■ WRITTEN TASK ■
Your copy should match the records exactly, except that no pictures appear in it.

■ SUPPLIED DATA ■
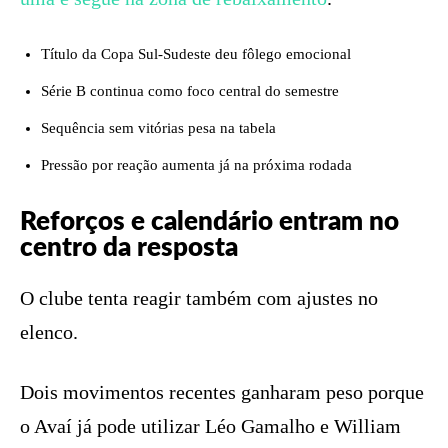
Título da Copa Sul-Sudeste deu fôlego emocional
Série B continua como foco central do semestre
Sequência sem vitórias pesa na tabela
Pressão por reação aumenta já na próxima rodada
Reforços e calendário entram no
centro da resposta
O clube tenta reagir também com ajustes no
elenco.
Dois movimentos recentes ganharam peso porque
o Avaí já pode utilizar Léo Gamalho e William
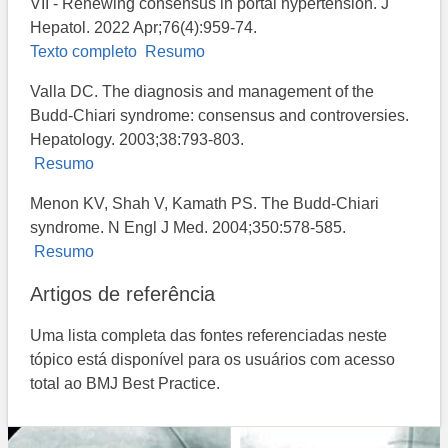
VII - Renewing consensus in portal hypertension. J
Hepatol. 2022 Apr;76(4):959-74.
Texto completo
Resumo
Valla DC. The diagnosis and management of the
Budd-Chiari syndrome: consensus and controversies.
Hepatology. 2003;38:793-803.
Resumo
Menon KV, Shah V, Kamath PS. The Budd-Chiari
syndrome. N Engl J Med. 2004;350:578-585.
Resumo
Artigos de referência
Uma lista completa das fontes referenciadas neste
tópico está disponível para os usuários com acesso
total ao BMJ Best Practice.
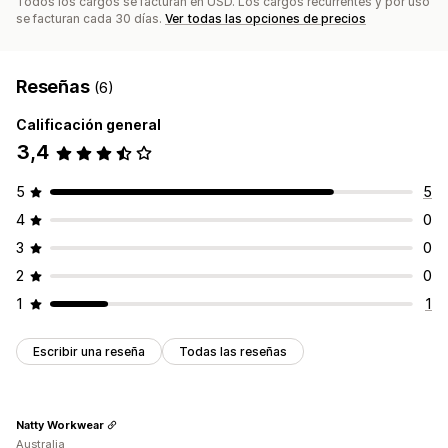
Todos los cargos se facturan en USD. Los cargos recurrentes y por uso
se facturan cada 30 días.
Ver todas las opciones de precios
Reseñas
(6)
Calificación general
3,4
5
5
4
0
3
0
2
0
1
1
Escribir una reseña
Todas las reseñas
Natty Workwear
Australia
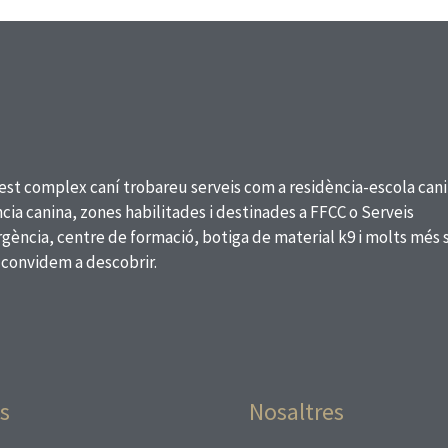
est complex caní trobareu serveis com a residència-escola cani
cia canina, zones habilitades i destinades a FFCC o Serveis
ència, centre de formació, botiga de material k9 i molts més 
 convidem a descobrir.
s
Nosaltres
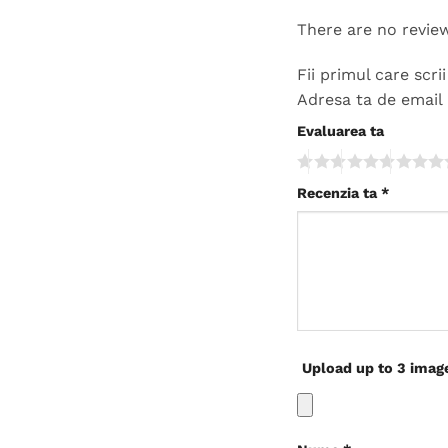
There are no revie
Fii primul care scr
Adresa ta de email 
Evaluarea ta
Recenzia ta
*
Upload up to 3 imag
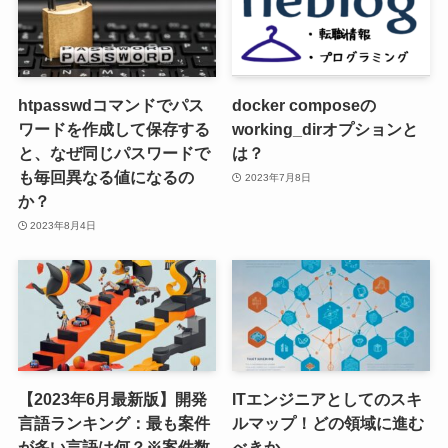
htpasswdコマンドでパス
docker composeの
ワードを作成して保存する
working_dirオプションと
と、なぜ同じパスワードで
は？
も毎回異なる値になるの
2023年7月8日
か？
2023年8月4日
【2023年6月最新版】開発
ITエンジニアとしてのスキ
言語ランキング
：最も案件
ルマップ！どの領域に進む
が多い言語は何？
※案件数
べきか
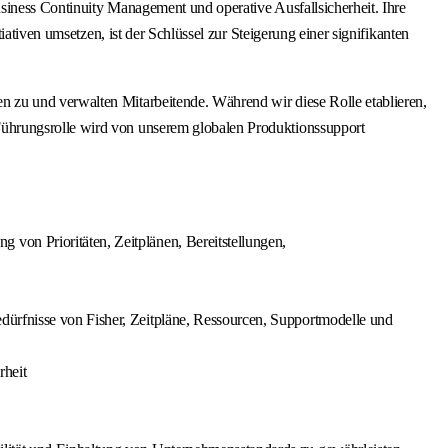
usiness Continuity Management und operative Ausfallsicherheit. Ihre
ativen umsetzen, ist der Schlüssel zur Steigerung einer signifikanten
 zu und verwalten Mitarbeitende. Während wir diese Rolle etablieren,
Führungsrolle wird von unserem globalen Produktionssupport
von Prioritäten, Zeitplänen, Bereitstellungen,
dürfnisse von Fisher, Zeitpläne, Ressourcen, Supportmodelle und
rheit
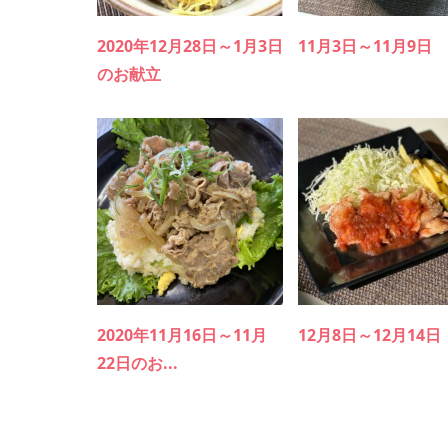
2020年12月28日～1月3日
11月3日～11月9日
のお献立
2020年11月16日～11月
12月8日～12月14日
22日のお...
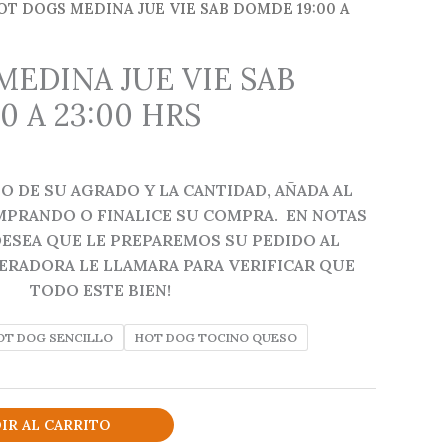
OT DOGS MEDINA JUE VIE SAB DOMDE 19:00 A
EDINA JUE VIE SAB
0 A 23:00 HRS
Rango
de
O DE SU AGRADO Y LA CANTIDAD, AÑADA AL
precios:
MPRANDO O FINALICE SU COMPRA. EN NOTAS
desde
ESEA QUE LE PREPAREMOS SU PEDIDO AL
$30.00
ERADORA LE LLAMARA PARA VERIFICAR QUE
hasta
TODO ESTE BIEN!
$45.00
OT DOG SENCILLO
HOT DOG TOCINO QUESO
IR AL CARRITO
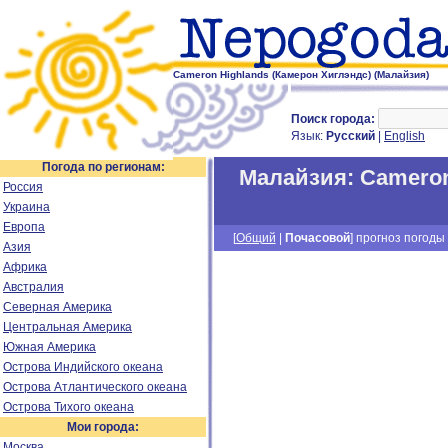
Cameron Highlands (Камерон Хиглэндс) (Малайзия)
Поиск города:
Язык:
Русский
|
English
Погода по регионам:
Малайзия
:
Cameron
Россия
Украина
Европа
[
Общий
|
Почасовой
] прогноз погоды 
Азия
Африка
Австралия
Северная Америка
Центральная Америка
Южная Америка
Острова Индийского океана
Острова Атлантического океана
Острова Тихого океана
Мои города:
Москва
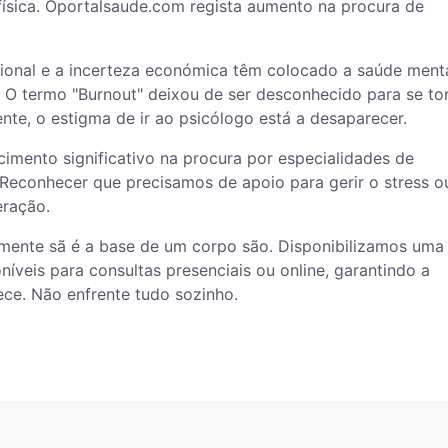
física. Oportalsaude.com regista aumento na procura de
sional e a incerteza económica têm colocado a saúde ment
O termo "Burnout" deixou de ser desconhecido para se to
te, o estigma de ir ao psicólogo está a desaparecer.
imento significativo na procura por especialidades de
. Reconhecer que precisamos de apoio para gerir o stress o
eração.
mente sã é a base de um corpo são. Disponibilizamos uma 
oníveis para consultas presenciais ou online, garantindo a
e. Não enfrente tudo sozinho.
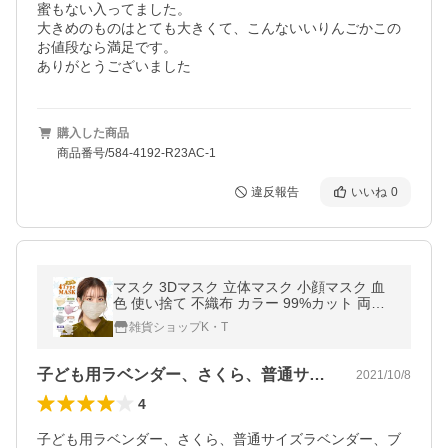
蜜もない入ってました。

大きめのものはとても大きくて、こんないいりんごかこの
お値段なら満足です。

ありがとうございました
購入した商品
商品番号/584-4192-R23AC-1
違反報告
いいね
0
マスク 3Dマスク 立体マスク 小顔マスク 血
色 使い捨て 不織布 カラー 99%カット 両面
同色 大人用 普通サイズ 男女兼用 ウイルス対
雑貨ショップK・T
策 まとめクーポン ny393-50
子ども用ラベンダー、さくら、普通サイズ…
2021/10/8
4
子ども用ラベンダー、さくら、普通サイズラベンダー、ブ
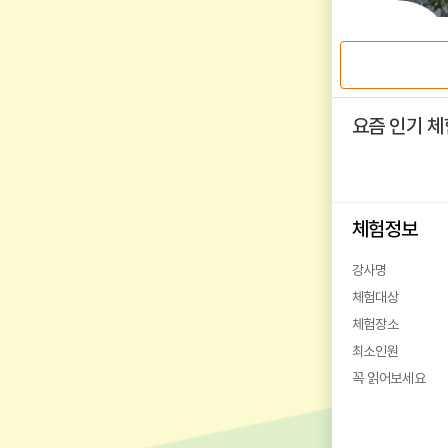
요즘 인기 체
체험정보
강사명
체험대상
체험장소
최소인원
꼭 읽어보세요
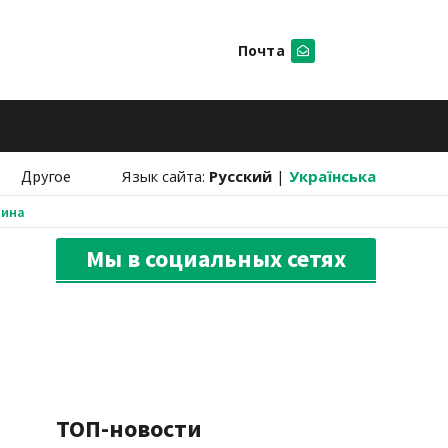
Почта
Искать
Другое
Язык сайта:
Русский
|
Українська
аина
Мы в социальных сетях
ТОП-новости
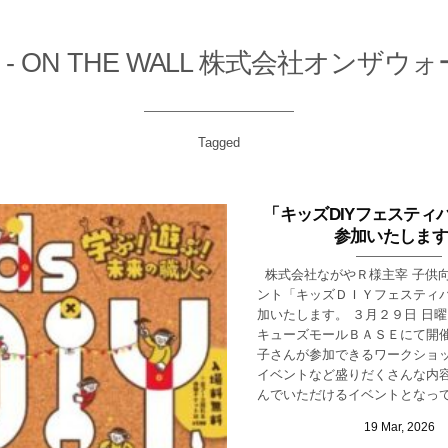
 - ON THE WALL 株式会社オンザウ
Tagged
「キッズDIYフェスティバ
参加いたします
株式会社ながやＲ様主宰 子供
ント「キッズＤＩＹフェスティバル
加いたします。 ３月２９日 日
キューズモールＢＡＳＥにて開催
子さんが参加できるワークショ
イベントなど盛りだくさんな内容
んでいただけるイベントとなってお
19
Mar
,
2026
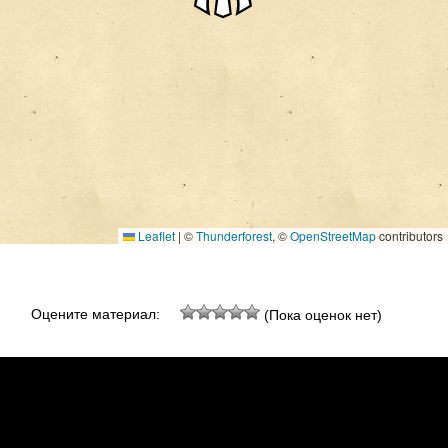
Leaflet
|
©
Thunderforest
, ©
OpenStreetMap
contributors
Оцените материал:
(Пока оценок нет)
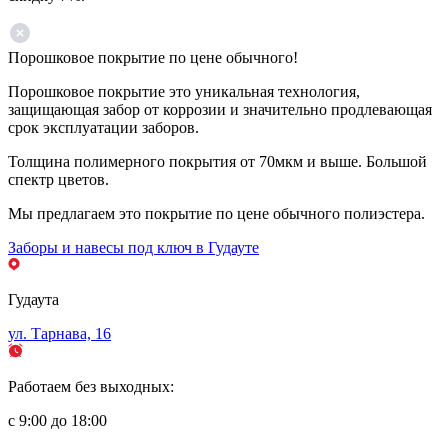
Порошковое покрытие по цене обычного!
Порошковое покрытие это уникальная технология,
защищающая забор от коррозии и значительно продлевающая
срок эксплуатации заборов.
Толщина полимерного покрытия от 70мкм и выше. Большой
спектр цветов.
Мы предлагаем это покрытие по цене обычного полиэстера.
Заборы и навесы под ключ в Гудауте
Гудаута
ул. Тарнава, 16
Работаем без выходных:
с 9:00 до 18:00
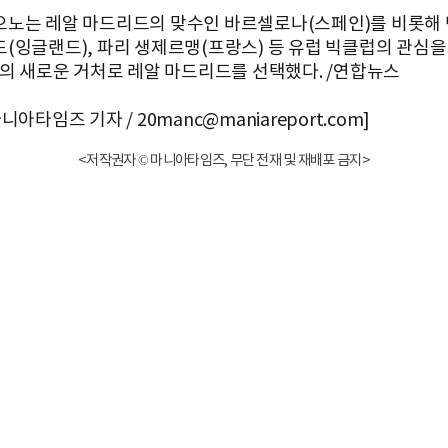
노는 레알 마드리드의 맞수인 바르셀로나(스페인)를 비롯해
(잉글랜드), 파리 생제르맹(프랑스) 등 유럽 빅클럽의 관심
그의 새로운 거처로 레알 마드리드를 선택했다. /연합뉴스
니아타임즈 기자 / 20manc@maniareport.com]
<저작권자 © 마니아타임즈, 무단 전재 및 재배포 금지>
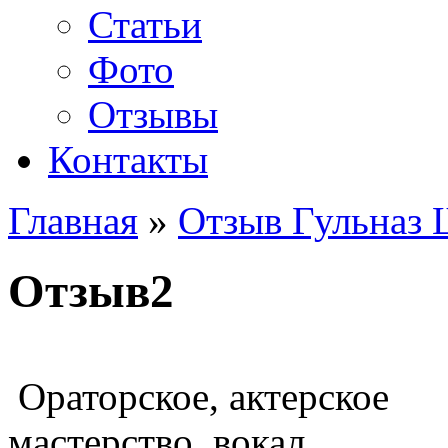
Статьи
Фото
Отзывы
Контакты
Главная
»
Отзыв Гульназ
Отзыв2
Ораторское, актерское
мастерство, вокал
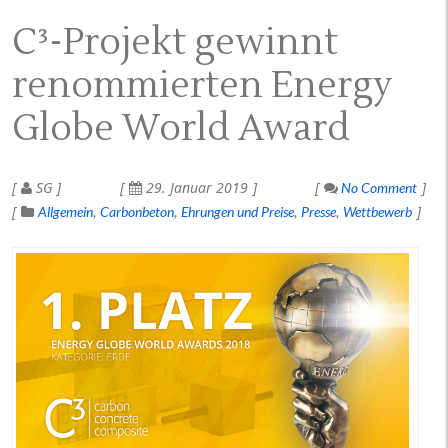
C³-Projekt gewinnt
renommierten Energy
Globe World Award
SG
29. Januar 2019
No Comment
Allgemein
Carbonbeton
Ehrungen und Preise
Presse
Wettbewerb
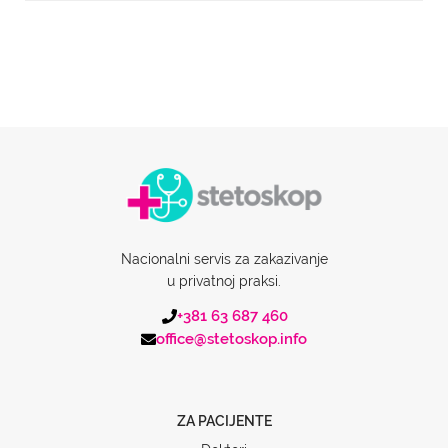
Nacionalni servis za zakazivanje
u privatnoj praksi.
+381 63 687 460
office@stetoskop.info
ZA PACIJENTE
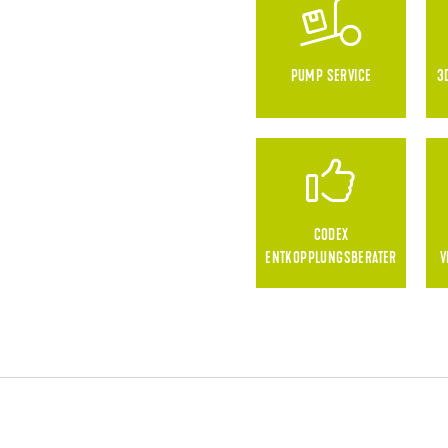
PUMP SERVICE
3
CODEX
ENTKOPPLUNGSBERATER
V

■ RESULT OF THE TASK ■
Título da Copa Sul-Sudeste deu fôlego emocional
Série B continua como foco central do semestre
Sequência sem vitórias pesa na tabela
Pressão por reação aumenta já na próxima rodada
Reforços e calendário entram no
centro da resposta
O clube tenta reagir também com ajustes no
elenco.
Dois movimentos recentes ganharam peso porque
o Avaí já pode utilizar Léo Gamalho e William
VII - Renewing consensus in portal hypertension. J
Hepatol. 2022 Apr;76(4):959-74.
Texto completo
Resumo
Valla DC. The diagnosis and management of the
Budd-Chiari syndrome: consensus and controversies.
Hepatology. 2003;38:793-803.
Resumo
Menon KV, Shah V, Kamath PS. The Budd-Chiari
syndrome. N Engl J Med. 2004;350:578-585.
Resumo
Artigos de referência
Uma lista completa das fontes referenciadas neste
tópico está disponível para os usuários com acesso
total ao BMJ Best Practice.
Todos los cargos se facturan en USD. Los cargos recurrentes y por uso
se facturan cada 30 días.
Ver todas las opciones de precios
Reseñas
(6)
Calificación general
3,4
5
5
4
0
3
0
2
0
1
1
Escribir una reseña
Todas las reseñas
Natty Workwear
Australia
est complex caní trobareu serveis com a residència-escola cani
cia canina, zones habilitades i destinades a FFCC o Serveis
ència, centre de formació, botiga de material k9 i molts més 
 convidem a descobrir.
s
Nosaltres
There are no revie
Fii primul care scr
Adresa ta de email 
Evaluarea ta
Recenzia ta
*
Upload up to 3 imag
htpasswdコマンドでパス
docker composeの
ワードを作成して保存する
working_dirオプションと
と、なぜ同じパスワードで
は？
も毎回異なる値になるの
2023年7月8日
か？
2023年8月4日
【2023年6月最新版】開発
ITエンジニアとしてのスキ
言語ランキング
：最も案件
ルマップ！どの領域に進む
が多い言語は何？
※案件数
べきか
usiness Continuity Management und operative Ausfallsicherheit. Ihre
ativen umsetzen, ist der Schlüssel zur Steigerung einer signifikanten
 zu und verwalten Mitarbeitende. Während wir diese Rolle etablieren,
Führungsrolle wird von unserem globalen Produktionssupport
von Prioritäten, Zeitplänen, Bereitstellungen,
dürfnisse von Fisher, Zeitpläne, Ressourcen, Supportmodelle und
rheit
2020年12月28日～1月3日
11月3日～11月9日
のお献立
2020年11月16日～11月
12月8日～12月14日
22日のお...
OT DOGS MEDINA JUE VIE SAB DOMDE 19:00 A
EDINA JUE VIE SAB
0 A 23:00 HRS
Rango
de
O DE SU AGRADO Y LA CANTIDAD, AÑADA AL
precios:
MPRANDO O FINALICE SU COMPRA. EN NOTAS
desde
ESEA QUE LE PREPAREMOS SU PEDIDO AL
$30.00
ERADORA LE LLAMARA PARA VERIFICAR QUE
hasta
TODO ESTE BIEN!
$45.00
OT DOG SENCILLO
HOT DOG TOCINO QUESO
IR AL CARRITO
Cameron Highlands (Камерон Хиглэндс) (Малайзия)
Поиск города:
Язык:
Русский
|
English
Погода по регионам:
Малайзия
:
Cameron
Россия
Украина
Европа
[
Общий
|
Почасовой
] прогноз погоды 
Азия
Африка
Австралия
Северная Америка
Центральная Америка
Южная Америка
Острова Индийского океана
Острова Атлантического океана
Острова Тихого океана
Мои города:
Москва
física. Oportalsaude.com regista aumento na procura de
sional e a incerteza económica têm colocado a saúde ment
O termo "Burnout" deixou de ser desconhecido para se to
te, o estigma de ir ao psicólogo está a desaparecer.
imento significativo na procura por especialidades de
. Reconhecer que precisamos de apoio para gerir o stress o
eração.
mente sã é a base de um corpo são. Disponibilizamos uma 
oníveis para consultas presenciais ou online, garantindo a
e. Não enfrente tudo sozinho.
蜜もない入ってました。

大きめのものはとても大きくて、こんないいりんごかこの
お値段なら満足です。

ありがとうございました
購入した商品
商品番号/584-4192-R23AC-1
違反報告
いいね
0
マスク 3Dマスク 立体マスク 小顔マスク 血
色 使い捨て 不織布 カラー 99%カット 両面
同色 大人用 普通サイズ 男女兼用 ウイルス対
雑貨ショップK・T
策 まとめクーポン ny393-50
子ども用ラベンダー、さくら、普通サイズ…
2021/10/8
4
子ども用ラベンダー、さくら、普通サイズラベンダー、ブ
요즘 인기 체
체험정보
강사명
체험대상
체험장소
최소인원
꼭 읽어보세요
Почта
Искать
Другое
Язык сайта:
Русский
|
Українська
аина
Мы в социальных сетях
ТОП-новости
 - ON THE WALL 株式会社オンザウ
Tagged
「キッズDIYフェスティバ
参加いたします
株式会社ながやＲ様主宰 子供
ント「キッズＤＩＹフェスティバル
加いたします。 ３月２９日 日
キューズモールＢＡＳＥにて開催
子さんが参加できるワークショ
イベントなど盛りだくさんな内容
んでいただけるイベントとなってお
19
Mar
,
2026
Leaflet
|
©
Thunderforest
, ©
OpenStreetMap
contributors
Оцените материал:
(Пока оценок нет)
Порошковое покрытие по цене обычного!
Порошковое покрытие это уникальная технология,
защищающая забор от коррозии и значительно продлевающая
срок эксплуатации заборов.
Толщина полимерного покрытия от 70мкм и выше. Большой
спектр цветов.
Мы предлагаем это покрытие по цене обычного полиэстера.
Заборы и навесы под ключ в Гудауте
Гудаута
ул. Тарнава, 16
Работаем без выходных:
с 9:00 до 18:00
노는 레알 마드리드의 맞수인 바르셀로나(스페인)를 비롯해
(잉글랜드), 파리 생제르맹(프랑스) 등 유럽 빅클럽의 관심
그의 새로운 거처로 레알 마드리드를 선택했다. /연합뉴스
니아타임즈 기자 / 20manc@maniareport.com]
<저작권자 © 마니아타임즈, 무단 전재 및 재배포 금지>
Статьи
Фото
Отзывы
Контакты
Главная
»
Отзыв Гульназ
Отзыв2
Ораторское, актерское
мастерство, вокал
C³-Projekt gewinnt
renommierten Energy
Globe World Award
SG
29. Januar 2019
No Comment
Allgemein
Carbonbeton
Ehrungen und Preise
Presse
Wettbewerb
Nacionalni servis za zakazivanje
u privatnoj praksi.
+381 63 687 460
office@stetoskop.info
ZA PACIJENTE
PUMP SERVICE
3
CODEX
ENTKOPPLUNGSBERATER
V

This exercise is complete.